Problem to solve:
Report each line of the data that includes the word "would".

-.-.-

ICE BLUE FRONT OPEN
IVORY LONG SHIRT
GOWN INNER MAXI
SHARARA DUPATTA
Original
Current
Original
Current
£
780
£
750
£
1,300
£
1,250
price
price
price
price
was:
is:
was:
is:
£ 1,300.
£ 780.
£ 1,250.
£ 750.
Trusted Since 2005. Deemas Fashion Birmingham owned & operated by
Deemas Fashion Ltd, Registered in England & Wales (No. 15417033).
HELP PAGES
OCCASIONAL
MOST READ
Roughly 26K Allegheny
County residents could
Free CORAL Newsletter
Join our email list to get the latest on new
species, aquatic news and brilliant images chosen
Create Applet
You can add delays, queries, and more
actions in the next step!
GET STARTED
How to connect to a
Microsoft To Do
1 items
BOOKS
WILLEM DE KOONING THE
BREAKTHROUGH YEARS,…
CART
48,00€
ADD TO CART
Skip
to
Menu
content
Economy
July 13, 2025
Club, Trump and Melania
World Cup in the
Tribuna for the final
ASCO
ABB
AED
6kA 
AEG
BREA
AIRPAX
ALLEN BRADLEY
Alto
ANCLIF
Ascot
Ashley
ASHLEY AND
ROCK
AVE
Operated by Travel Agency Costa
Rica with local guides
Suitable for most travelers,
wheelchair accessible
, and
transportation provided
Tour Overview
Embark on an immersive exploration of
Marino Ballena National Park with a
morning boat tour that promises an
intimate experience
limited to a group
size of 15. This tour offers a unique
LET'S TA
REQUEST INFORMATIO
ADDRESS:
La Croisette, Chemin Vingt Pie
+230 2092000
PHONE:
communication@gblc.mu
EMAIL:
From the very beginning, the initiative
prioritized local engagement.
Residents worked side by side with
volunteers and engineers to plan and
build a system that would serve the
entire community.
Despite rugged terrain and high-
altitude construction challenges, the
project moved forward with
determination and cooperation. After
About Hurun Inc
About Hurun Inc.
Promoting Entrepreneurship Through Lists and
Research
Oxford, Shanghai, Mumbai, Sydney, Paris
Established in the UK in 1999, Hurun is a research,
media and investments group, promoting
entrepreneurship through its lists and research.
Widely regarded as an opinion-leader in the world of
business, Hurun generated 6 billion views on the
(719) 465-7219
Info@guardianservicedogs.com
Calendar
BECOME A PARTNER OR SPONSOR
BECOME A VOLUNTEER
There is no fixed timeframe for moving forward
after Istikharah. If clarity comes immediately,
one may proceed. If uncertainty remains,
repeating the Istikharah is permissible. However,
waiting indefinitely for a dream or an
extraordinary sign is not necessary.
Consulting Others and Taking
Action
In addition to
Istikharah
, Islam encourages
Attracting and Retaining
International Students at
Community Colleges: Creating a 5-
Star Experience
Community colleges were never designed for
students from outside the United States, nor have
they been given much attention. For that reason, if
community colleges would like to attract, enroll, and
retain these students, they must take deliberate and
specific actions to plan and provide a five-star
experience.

-.-.-

Solution:
build a system that would serve the
community colleges would like to attract, enroll, and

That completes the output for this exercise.